In the blink of an eye, the friends who used to play together have now become women. Faced with the loneliness of being single for a long time and stimulated by various external pressures, many leftover women will hastily get married. But is this kind of marriage really what you want? You should know that marriage is a lifelong thing, not just a joke, so take every step well. For leftover women, if they want to get rid of the situation of being left behind, they need to understand why they become leftover women. Clarifying these reasons is essential for better delisting.
1. Knowing what you want
No matter what we do, we must know where our needs are. Only by determining our needs can we find the correct coordinates and know our position. This is the key to success in doing things. In the matter of love, although we may not be too utilitarian and often lose track of our thoughts and desires, if we introduce someone to our boss today, meet someone from our family tomorrow, and meet someone online the day after tomorrow, and fly like headless flies all day, it is obviously not the correct way for leftover women to successfully move towards marriage.
Before looking for a partner, you may not know their height, height, and weight, but you must know whether their smile is warm; You don't have to understand his professional hobbies, but you must understand his life value direction; You can even ignore his wealth status at all, but you must estimate his abilities and know the bottom line that you can accept. Of course, it's not that you must have precise grasp, but at least you should have thought, pursued, and chosen to struggle. Perhaps you don't have to fully know your true needs, but you must know what or what kind of things you completely, absolutely, and simply cannot accept. In fact, this is also an understanding of one's emotional needs in marriage.
2. Understand how to change when necessary
A considerable number of leftover women are actually left behind not by others, but by themselves. At best, they are called persistent and infatuated, at worst, they are stubborn and passionate, not knowing how to change, always hoping that others will completely follow their own wishes, but not knowing or unable to accept the changes that others demand of themselves. In this way, any small problem becomes a big problem. It is rare for one person to change and the other not to change. If there are some, it is only love, but it is definitely not marriage.
Perhaps you think it's better to be lacking than overindulging in relationships, but 'rather lacking than overindulging' doesn't make you monolithic, nor does it make you feel like you have no one else, but rather teaches you to understand your own needs, know what is your dish, and wait with your needs in mind. There is a state called changing for love, which is a victory that is achieved by persevering rather than wanting. It is a willingness to have love in your heart that comes naturally. But in real life, many leftover women do not understand this truth.
3. Maintain an objective and calm mindset
Emotions are not commodities, they must be sold at a low price. There is no distinction between high and low emotions. Even if there is a price tag, its value lies not in the subject's appearance, age, and status, but in their inner and spiritual world. See if TA is calm and composed, whether she is not arrogant or irritable, whether she is not servile or arrogant... The same goes for leftover women. The emotions of leftover women are in their hearts, and it is not that you can easily find someone to marry when you are old, nor is it that because you are beautiful and have status, you can arrogantly overlook the location of many people. Both of these situations can only lead to the same result, which is that leftover women continue to remain.
Men must beg for a woman with a hot face pressed against her cold buttocks, and women must find a man to marry, and at what age they have to discount their marriage, all of which are harmful aftereffects of marriage.

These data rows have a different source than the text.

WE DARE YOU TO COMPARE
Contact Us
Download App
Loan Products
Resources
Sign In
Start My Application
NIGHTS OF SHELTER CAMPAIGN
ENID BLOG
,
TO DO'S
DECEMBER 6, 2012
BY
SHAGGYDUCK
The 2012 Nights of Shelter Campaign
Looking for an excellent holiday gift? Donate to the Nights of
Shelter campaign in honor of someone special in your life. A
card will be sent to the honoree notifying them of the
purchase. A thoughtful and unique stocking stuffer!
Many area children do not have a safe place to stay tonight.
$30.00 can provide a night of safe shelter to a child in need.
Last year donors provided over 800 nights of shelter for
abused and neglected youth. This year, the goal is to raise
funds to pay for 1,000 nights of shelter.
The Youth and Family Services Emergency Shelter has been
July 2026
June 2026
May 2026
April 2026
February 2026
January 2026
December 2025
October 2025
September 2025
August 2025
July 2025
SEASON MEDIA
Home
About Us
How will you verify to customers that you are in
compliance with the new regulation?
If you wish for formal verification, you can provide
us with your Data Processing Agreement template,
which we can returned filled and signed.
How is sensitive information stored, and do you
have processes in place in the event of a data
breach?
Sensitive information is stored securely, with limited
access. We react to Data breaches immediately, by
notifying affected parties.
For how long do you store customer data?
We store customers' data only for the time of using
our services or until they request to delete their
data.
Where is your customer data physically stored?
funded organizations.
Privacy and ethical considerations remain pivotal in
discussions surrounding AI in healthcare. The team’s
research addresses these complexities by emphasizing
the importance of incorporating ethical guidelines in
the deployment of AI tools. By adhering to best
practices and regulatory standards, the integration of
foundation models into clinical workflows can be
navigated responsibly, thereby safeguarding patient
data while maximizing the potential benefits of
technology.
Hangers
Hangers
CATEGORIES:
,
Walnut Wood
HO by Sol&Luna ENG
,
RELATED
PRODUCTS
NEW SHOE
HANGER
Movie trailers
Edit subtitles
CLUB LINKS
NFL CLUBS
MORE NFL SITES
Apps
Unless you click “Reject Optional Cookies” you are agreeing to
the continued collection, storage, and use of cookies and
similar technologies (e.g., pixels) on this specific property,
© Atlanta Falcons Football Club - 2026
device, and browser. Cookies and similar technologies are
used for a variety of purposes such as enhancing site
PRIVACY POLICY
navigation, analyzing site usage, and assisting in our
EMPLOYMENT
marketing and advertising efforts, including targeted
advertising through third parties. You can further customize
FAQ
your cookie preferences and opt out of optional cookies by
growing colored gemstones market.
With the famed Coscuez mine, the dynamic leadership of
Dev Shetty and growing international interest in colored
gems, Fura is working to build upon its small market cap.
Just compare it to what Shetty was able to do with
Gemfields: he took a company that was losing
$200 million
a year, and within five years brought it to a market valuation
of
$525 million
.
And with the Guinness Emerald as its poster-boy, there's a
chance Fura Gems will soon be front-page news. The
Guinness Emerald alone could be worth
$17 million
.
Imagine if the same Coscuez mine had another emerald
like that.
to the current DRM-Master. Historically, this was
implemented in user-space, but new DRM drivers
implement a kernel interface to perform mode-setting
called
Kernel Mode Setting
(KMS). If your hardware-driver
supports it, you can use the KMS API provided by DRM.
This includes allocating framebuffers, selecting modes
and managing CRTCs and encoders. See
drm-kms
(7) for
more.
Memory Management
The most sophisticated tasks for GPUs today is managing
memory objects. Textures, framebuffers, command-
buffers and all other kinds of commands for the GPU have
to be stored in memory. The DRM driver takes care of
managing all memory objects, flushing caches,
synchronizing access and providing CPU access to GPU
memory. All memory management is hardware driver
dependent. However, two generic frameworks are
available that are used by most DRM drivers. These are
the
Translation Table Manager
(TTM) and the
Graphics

The truth should be: leftover women should strive for self-improvement, awaken, be neither humble nor arrogant, not only have the courage to be prepared to become single, but also need the humility to adapt to the environment calmly. Marrying or not is just a change in life state, not a change in life value.
4. Learn to forget the past
Let's talk about another state of leftover women. In real life, how many women are left behind because they have been addicted to the past and cannot extricate themselves? Women are all "love loving" animals, and "love loving" often leads them to be drawn by old love, indulging them in memories and illusions of the past. This is a very negative and dangerous signal in life. If we cannot forget the past, we cannot treat the present well, and we cannot grasp the future.
Of course, this is not to make you forget your roots and heartlessness, to make you forget the past, but to hope that you can put it down, light up, and live a happy life every day, and show your youthful, beautiful, confident, and happy side to the people around you. Only in this way can you have a good infectious and heterosexual relationship in your current and future love and marriage.
5. Don't be obsessed with love, pay attention to character
There must be love in this world, but it is too rare. It is precisely because it is rare that it proves the value of love... Love is too weak to withstand the test of two things, one is time, and the other is purity. So, you can believe in love, but please don't count on love. Love is something that can never be trusted. If there is another thing in a man that can be trusted by a woman, it is only his character.
A man's character determines his loyalty, determines his financial status in front of you, and determines the base of your marital happiness. It's like being the top 1 in your happiness index, and everything else is just 0.